• [What to do]
Locate each line in the data below that contains the string "Trindade" and copy those lines. Treat uppercase and lowercase letters as different.

Excerpts from a dataset:

* * *

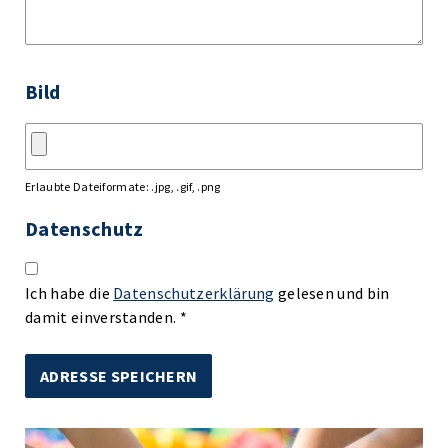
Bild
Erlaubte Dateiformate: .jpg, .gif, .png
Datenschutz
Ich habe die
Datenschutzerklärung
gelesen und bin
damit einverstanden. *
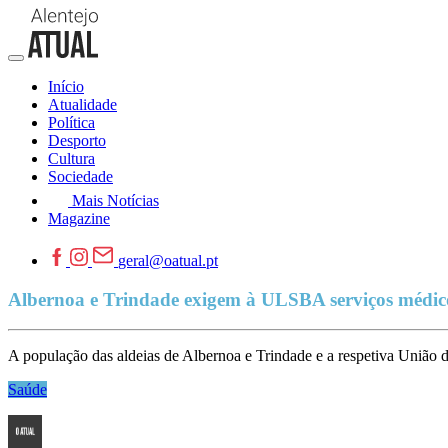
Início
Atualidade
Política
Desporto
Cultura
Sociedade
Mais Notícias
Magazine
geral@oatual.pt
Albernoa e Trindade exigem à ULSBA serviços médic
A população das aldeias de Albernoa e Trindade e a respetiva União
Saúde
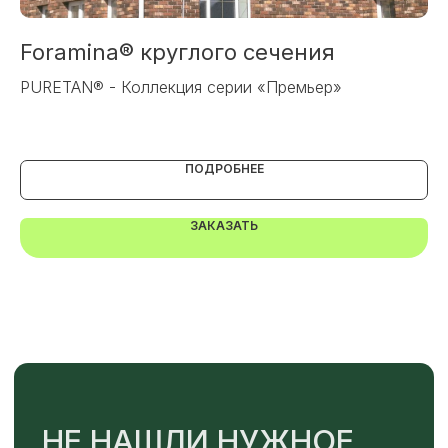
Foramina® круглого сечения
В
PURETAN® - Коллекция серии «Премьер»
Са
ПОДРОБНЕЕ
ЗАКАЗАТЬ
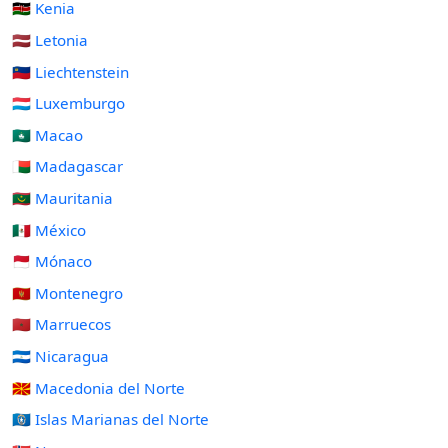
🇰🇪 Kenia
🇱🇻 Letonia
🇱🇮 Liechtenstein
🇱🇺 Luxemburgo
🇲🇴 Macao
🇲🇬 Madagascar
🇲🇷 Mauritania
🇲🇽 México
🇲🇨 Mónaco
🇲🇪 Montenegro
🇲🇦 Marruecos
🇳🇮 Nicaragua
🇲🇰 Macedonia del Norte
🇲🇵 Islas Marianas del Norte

* * *

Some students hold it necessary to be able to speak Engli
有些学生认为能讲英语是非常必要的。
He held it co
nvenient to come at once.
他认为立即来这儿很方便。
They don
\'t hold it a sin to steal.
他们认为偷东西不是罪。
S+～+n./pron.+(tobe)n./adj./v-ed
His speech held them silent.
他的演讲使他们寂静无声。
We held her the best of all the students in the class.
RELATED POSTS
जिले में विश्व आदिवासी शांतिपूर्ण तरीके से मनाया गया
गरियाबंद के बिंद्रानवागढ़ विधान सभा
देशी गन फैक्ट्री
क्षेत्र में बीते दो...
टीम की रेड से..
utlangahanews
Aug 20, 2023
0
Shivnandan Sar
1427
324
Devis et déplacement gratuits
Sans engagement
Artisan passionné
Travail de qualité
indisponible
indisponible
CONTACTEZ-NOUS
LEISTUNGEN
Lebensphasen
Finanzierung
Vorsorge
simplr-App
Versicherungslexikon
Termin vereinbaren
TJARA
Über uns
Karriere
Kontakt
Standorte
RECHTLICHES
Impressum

* * *

• [Response]
Albernoa e Trindade exigem à ULSBA serviços médic
A população das aldeias de Albernoa e Trindade e a respetiva União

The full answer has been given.